Toronto led by as many as 11 points late in the third quarter and by nine entering the fourth, as Nikola Jokic sat for a rest. The Nuggets went small, like they did in the first half, with Spencer Jones at center. Jamal Murray and Cam Johnson staggered with the unit. Bruce Brown started the run with a 3-pointer, and Denver was off and running. Hardaway scored nine of his 23 points in the final frame, including the go-ahead triple with 5:38 late that prompted the timeout from Raptors coach Darko Rajakovic.

Denver’s 33-year-old shooting guard reveled in the moment, mean-mugging his way to the huddle.

Murray led the Nuggets (43-28) with 31 points on 18 shots.
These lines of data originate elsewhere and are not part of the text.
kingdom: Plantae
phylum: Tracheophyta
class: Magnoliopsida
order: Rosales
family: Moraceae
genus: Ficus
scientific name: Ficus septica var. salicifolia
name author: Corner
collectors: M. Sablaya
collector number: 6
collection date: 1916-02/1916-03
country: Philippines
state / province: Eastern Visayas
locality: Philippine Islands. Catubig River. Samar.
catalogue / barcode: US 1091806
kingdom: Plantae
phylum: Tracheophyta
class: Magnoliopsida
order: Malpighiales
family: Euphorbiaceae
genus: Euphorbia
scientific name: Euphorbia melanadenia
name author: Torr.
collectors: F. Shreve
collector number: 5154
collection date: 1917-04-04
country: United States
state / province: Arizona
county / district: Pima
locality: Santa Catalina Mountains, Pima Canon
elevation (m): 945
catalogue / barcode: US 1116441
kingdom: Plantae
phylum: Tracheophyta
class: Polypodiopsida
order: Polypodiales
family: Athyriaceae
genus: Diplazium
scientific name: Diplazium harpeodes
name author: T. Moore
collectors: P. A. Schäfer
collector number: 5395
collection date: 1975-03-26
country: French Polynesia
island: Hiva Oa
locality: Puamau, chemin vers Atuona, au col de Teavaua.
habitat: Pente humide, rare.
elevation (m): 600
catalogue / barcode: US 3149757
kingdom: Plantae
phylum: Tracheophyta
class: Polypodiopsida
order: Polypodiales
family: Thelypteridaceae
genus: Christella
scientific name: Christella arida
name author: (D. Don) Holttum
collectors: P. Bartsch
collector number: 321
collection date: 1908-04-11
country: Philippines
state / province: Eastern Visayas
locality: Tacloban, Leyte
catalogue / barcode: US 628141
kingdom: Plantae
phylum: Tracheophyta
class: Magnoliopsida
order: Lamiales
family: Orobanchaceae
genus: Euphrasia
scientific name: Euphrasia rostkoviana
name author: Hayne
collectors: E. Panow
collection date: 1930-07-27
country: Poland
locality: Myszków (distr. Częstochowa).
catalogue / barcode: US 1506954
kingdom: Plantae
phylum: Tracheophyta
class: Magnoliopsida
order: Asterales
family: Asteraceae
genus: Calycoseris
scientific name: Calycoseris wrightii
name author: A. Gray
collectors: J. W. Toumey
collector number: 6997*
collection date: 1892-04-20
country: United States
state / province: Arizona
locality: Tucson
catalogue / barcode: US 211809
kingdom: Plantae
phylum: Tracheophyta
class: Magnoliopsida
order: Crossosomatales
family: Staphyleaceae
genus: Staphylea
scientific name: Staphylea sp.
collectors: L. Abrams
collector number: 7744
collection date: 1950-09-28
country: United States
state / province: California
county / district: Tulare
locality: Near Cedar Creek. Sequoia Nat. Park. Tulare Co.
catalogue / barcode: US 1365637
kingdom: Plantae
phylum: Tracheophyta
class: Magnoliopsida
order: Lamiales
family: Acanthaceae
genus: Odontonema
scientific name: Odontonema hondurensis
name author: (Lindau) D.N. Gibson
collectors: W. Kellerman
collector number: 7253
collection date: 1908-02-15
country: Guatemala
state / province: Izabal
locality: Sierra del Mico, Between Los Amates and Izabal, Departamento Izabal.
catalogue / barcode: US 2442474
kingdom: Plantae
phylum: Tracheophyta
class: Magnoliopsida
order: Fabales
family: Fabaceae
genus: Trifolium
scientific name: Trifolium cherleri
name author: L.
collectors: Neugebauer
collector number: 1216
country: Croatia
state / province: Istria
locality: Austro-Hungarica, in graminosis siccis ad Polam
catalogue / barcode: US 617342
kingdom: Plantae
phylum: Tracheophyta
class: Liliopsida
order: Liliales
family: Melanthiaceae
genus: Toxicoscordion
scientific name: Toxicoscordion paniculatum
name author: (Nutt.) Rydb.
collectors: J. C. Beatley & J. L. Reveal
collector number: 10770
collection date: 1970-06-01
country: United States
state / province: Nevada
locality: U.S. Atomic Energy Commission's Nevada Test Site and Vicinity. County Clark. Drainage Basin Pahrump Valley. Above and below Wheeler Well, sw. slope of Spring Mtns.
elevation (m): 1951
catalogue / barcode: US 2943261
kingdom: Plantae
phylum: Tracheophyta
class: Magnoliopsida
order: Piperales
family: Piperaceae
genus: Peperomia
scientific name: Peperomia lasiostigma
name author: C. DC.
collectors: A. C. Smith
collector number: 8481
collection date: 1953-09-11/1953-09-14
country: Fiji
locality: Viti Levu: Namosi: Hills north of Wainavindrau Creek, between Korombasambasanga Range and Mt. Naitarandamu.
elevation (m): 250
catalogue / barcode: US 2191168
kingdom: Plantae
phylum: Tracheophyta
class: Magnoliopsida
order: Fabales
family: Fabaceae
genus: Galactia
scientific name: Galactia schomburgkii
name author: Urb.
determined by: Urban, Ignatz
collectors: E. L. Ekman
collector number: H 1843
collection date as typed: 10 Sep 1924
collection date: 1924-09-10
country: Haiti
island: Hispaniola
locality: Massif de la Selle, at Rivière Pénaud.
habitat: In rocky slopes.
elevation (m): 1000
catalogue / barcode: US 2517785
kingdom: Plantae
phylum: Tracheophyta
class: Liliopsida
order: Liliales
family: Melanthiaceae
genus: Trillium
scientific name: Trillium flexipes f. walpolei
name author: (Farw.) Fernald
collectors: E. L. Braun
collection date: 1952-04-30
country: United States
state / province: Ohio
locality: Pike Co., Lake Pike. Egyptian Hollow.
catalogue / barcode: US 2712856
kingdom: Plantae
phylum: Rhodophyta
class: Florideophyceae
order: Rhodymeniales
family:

Jokic went for 22 points, eight boards and nine assists. He scored the eventual game-winner with 44 seconds left, a contested 10-footer in the lane. Hardaway and Brown combined for 35 points off the bench on 9-for-13 outside shooting.

Nuggets coach David Adelman stuck to mostly an eight-man rotation for Denver’s third game in four nights. Tyus Jones had a three-minute stint sprinkled in. Backup center Jonas Valanciunas didn’t play.

The Nuggets desperately needed the win coming off a sour loss Wednesday in Memphis. They looked ready to bounce back early, hanging around when shots weren’t falling. Toronto, a team firmly in the Eastern Conference playoff picture, excels in transition and in the paint but struggles with perimeter shooting. Denver did a solid job packing it in early to prevent Scottie Barnes and company from getting downhill easily.

But with a 13-for-15 start to the second half, Toronto surged to an 83-72 edge. The Nuggets had limited their visitors to 18 points in the paint en route to a four-point halftime lead. Now they suddenly looked lethargic. Turnovers plagued them. Hustle plays were an inconvenience. The Raptors were dictating the tempo.

 

Adelman’s small-ball bench lineup had to act as a catalyst for the second time in as many weeks. Jones played center nine days earlier to lead a fourth-quarter comeback charge in San Antonio.

Jokic was coming off a 10-turnover game in Memphis that matched his career high and was indicative of his recent trend of sloppiness. Before he injured his knee and missed a month, he had eight games in the first 32 of the season with five or more turnovers committed. Since returning from that injury, he has 11 such games out of 22.

His turnover rate post-injury is up 3% from how he started the season, when he was playing some of the cleanest basketball of his career from the elbows. The mistakes have also increased routinely when Aaron Gordon is out — as he was Wednesday — removing Denver’s best short-corner threat from the floor-spacing map.

“I would say the main theme of those (high-turnover) games is when the other guys have to take more responsibility to bring the ball up,” Adelman said. “Teams that put a small forward … on a center, that doesn’t allow Nikola to bring the ball up the floor. I think there were a lot of times we put him in compromised situations (in Memphis). … The Aaron effect is real in isolations and post-ups just because if you bring a body, he basically absorbs your rotation. … Those are the two themes I’ve noticed.

“They’re his mistakes, no question. He has to cut those down. He’s gonna turn it over because of his usage rate. But the other guys, too, have to take it on themselves and get the ball up the floor, get us organized as well. And it’s not always gonna be perfect. There’s not always gonna be Jamal Murray on the floor. Sometimes they take him away too. So it’s a team issue. And obviously, he’s the one who gets the statistics.”

Barnes took on Jokic and fronted him aggressively, agitating him early in the game, but the three-time MVP managed to fight through it and limit his turnovers to two this time. The Nuggets committed just 10 as a team.